## TEXT PASSAGE

Minneapolis Mayor Jacob Frey rejected offers of “thoughts and prayers” after two children were killed and 17 others were injured in a shooting at a Catholic school during the first week back after summer vacation.
“Children are dead, there are families that have a deceased child. You cannot put into words the gravity, tragedy or absolute pain of the situation,” Frey said during a press conference Wednesday, not long after a gunman opened fire at Annunciation Catholic School.
“Don’t just say this is about thoughts and prayers right now, these kids were literally praying,” he added. “It was the first week of school, they were in a church.”
The shooting unfolded around 8:30 a.m. as students and others attended a mass to mark the first week of school at Annunciation Catholic School, a private elementary school with about 395 students.
Authorities confirmed that two children, ages eight and 10 years old were killed, and 17 others were injured, 14 of them children and two of whom are in critical condition.
The gunman, who has not been identified but police described as a man in his early twenties, was wearing all black and carried a rifle, a pistol and a shotgun.
Police Chief Brian O’Hara said authorities believed the gunman fired all three weapons, and the shooting appeared to have mostly been done from outside the church. Some of the doors to the church had also been barricaded from outside.
Authorities also recovered a smoke bomb but found no explosives. A witness said they saw the shooter pepper spray through the stained glass windows into the building before firing “50 to 100 shots.”
A motive was not immediately known, and the gunman died by suicide at the rear of the church, the police chief said.
“The coward who fired these shots ultimately took his own life in the rear of the church,” O’Hara said.

## EXERCISE DIRECTIONS
Reproduce the passage of the news report on the Minneapolis school shooting between "Authorities also recovered" and "police chief said.", inclusive, with no changes.

## DATASET ENTRIES

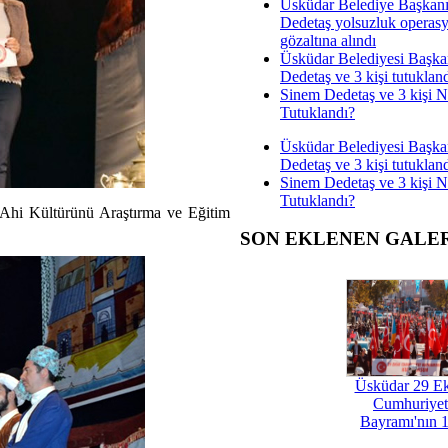
Üsküdar Belediye Başkan
Dedetaş yolsuzluk operas
gözaltına alındı
Üsküdar Belediyesi Başka
Dedetaş ve 3 kişi tutuklan
Sinem Dedetaş ve 3 kişi 
Tutuklandı?
Üsküdar Belediyesi Başka
Dedetaş ve 3 kişi tutuklan
Sinem Dedetaş ve 3 kişi 
Tutuklandı?
 Ahi Kültürünü Araştırma ve Eğitim
SON EKLENEN GALE
Üsküdar 29 E
Cumhuriyet
Bayramı'nın 1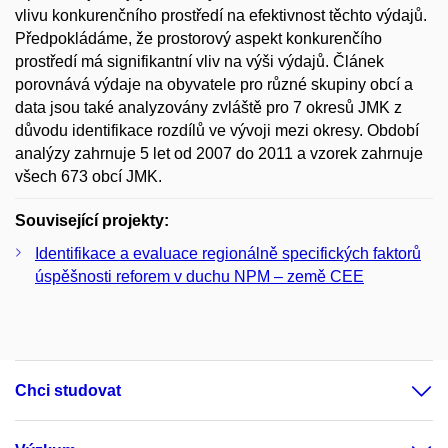
vlivu konkurenčního prostředí na efektivnost těchto výdajů.
Předpokládáme, že prostorový aspekt konkurenčího
prostředí má signifikantní vliv na výši výdajů. Článek
porovnává výdaje na obyvatele pro různé skupiny obcí a
data jsou také analyzovány zvláště pro 7 okresů JMK z
důvodu identifikace rozdílů ve vývoji mezi okresy. Období
analýzy zahrnuje 5 let od 2007 do 2011 a vzorek zahrnuje
všech 673 obcí JMK.
Související projekty:
Identifikace a evaluace regionálně specifických faktorů
úspěšnosti reforem v duchu NPM – země CEE
Chci studovat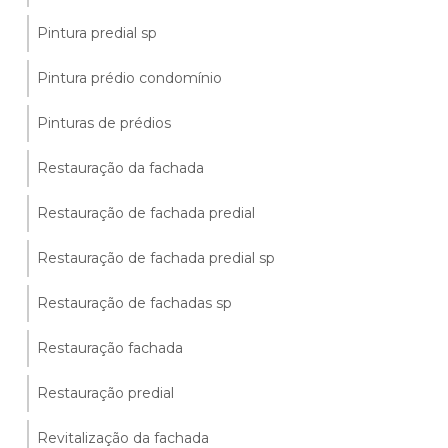
Pintura predial sp
Pintura prédio condomínio
Pinturas de prédios
Restauração da fachada
Restauração de fachada predial
Restauração de fachada predial sp
Restauração de fachadas sp
Restauração fachada
Restauração predial
Revitalização da fachada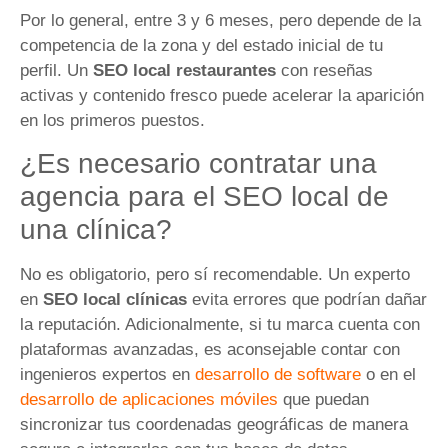
Por lo general, entre 3 y 6 meses, pero depende de la
competencia de la zona y del estado inicial de tu
perfil. Un
SEO local restaurantes
con reseñas
activas y contenido fresco puede acelerar la aparición
en los primeros puestos.
¿Es necesario contratar una
agencia para el SEO local de
una clínica?
No es obligatorio, pero sí recomendable. Un experto
en
SEO local clínicas
evita errores que podrían dañar
la reputación. Adicionalmente, si tu marca cuenta con
plataformas avanzadas, es aconsejable contar con
ingenieros expertos en
desarrollo de software
o en el
desarrollo de aplicaciones móviles
que puedan
sincronizar tus coordenadas geográficas de manera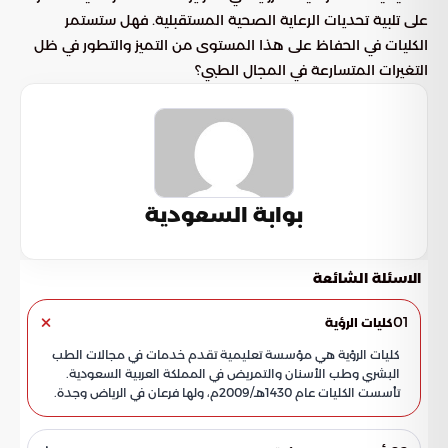
على تلبية تحديات الرعاية الصحية المستقبلية. فهل ستستمر
الكليات في الحفاظ على هذا المستوى من التميز والتطور في ظل
التغيرات المتسارعة في المجال الطبي؟
بوابة السعودية
الاسئلة الشائعة
01
كليات الرؤية
كليات الرؤية هي مؤسسة تعليمية تقدم خدمات في مجالات الطب
البشري وطب الأسنان والتمريض في المملكة العربية السعودية.
تأسست الكليات عام 1430هـ/2009م، ولها فرعان في الرياض وجدة.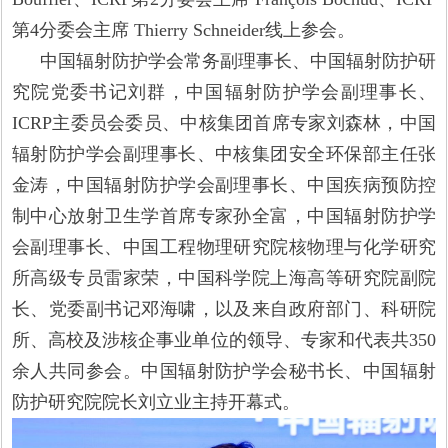
第4分委会主席 Thierry Schneider线上参会。
中国辐射防护学会常务副理事长、中国辐射防护研
究院党委书记刘群，中国辐射防护学会副理事长、
ICRP主委员会委员、中核集团首席专家刘森林，中国
辐射防护学会副理事长、中核集团安全环保部主任张
金涛，中国辐射防护学会副理事长、中国疾病预防控
制中心放射卫生学首席专家孙全富，中国辐射防护学
会副理事长、中国工程物理研究院核物理与化学研究
所高级专员雷家荣，中国科学院上海高等研究院副院
长、党委副书记邓海啸，以及来自政府部门、科研院
所、高校及涉核企事业单位的领导、专家和代表共350
余人共同参会。中国辐射防护学会秘书长、中国辐射
防护研究院院长刘立业主持开幕式。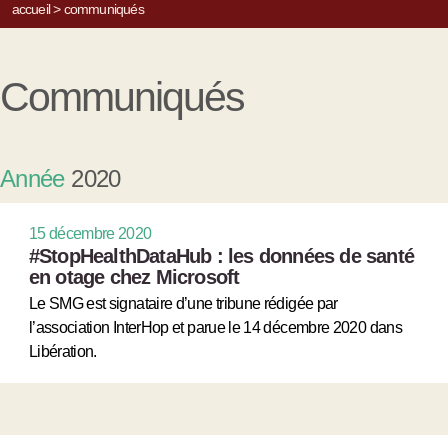
accueil
>
communiqués
Communiqués
Année
2020
15 décembre 2020
#StopHealthDataHub : les données de santé
en otage chez Microsoft
Le SMG est signataire d’une tribune rédigée par
l’association InterHop et parue le 14 décembre 2020 dans
Libération.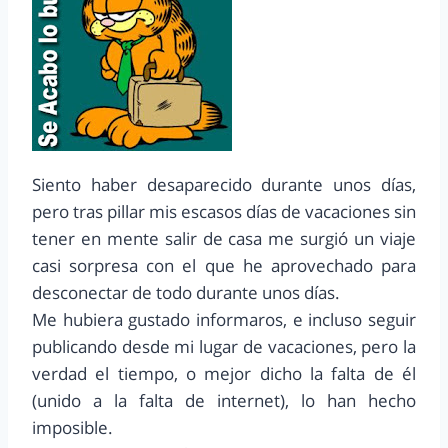
Siento haber desaparecido durante unos días,
pero tras pillar mis escasos días de vacaciones sin
tener en mente salir de casa me surgió un viaje
casi sorpresa con el que he aprovechado para
desconectar de todo durante unos días.
Me hubiera gustado informaros, e incluso seguir
publicando desde mi lugar de vacaciones, pero la
verdad el tiempo, o mejor dicho la falta de él
(unido a la falta de internet), lo han hecho
imposible.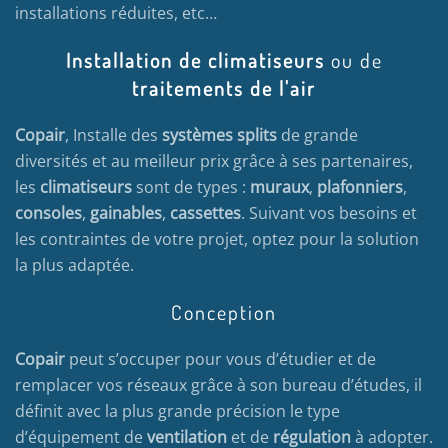
installations réduites, etc…
Installation de climatiseurs
ou de
traitements de l'air
Copair
, Installe des
systèmes splits
de grande
diversités et au meilleur prix grâce à ses partenaires,
les
climatiseurs
sont de types :
muraux
,
plafonniers
,
consoles
,
gainables
,
cassettes
. Suivant vos besoins et
les contraintes de votre projet, optez pour la solution
la plus adaptée.
Conception
Copair
peut s’occuper pour vous d’étudier et de
remplacer vos réseaux grâce à son bureau d’études, il
définit avec la plus grande précision le type
d’équipement de
ventilation
et de
régulation
à adopter.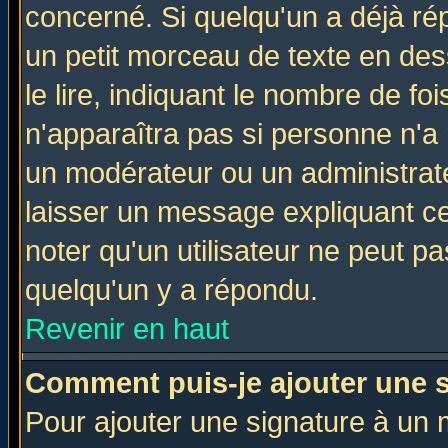
concerné. Si quelqu'un a déjà r
un petit morceau de texte en de
le lire, indiquant le nombre de foi
n'apparaîtra pas si personne n'a 
un modérateur ou un administrate
laisser un message expliquant ce 
noter qu'un utilisateur ne peut 
quelqu'un y a répondu.
Revenir en haut
Comment puis-je ajouter une 
Pour ajouter une signature à un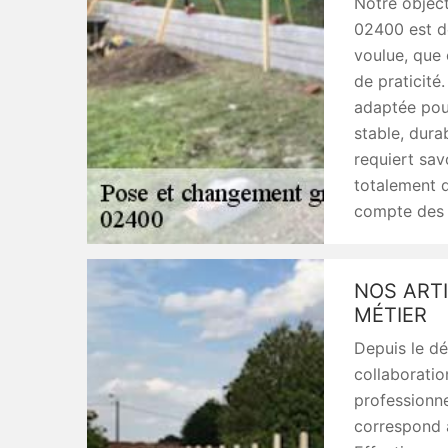
Notre object
02400 est de
voulue, que 
de praticité
adaptée pour 
stable, dura
requiert sav
totalement 
compte des r
NOS ART
MÉTIER
Depuis le dé
collaboratio
professionne
correspond à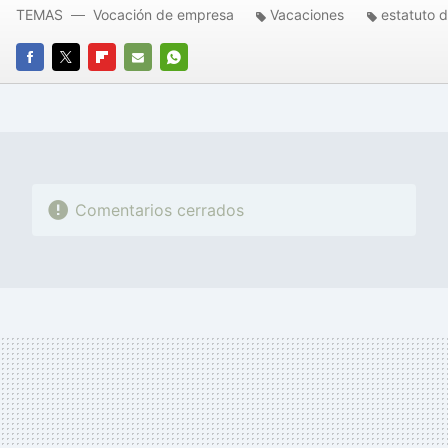
TEMAS
Vocación de empresa
Vacaciones
estatuto d
FACEBOOK
TWITTER
FLIPBOARD
E-
WHATSAPP
MAIL
Comentarios cerrados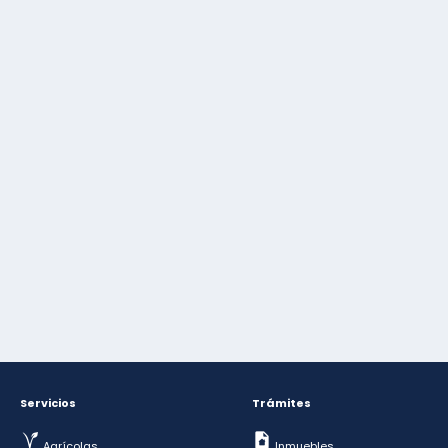
Servicios
Trámites
Agrícolas
Inmuebles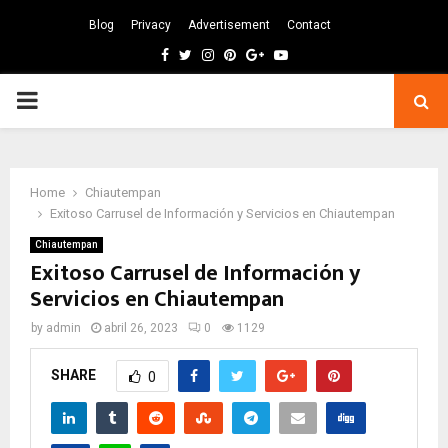
Blog
Privacy
Advertisement
Contact
Facebook
Twitter
Instagram
Pinterest
Google
Youtube
PRIMARY
MENU
Home
Chiautempan
Exitoso Carrusel de Información y Servicios en Chiautempan
Chiautempan
Exitoso Carrusel de Información y
Servicios en Chiautempan
by
admin
abril 26, 2023
0
1129
SHARE
0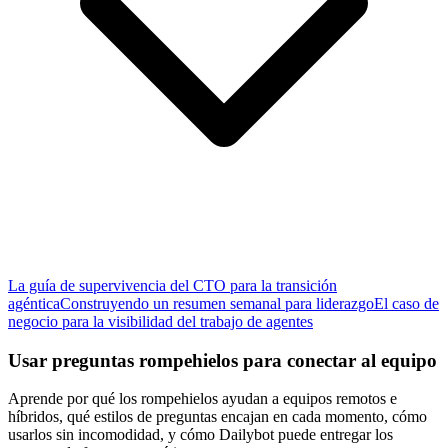
La guía de supervivencia del CTO para la transición
agéntica
Construyendo un resumen semanal para liderazgo
El caso de
negocio para la visibilidad del trabajo de agentes
Usar preguntas rompehielos para conectar al equipo
Aprende por qué los rompehielos ayudan a equipos remotos e
híbridos, qué estilos de preguntas encajan en cada momento, cómo
usarlos sin incomodidad, y cómo Dailybot puede entregar los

## FINISHED TASK
Authorities also recovered a smoke bomb but found no explosives. A witness said they saw the shooter pepper spray through the stained glass windows into the building before firing “50 to 100 shots.”
A motive was not immediately known, and the gunman died by suicide at the rear of the church, the police chief said.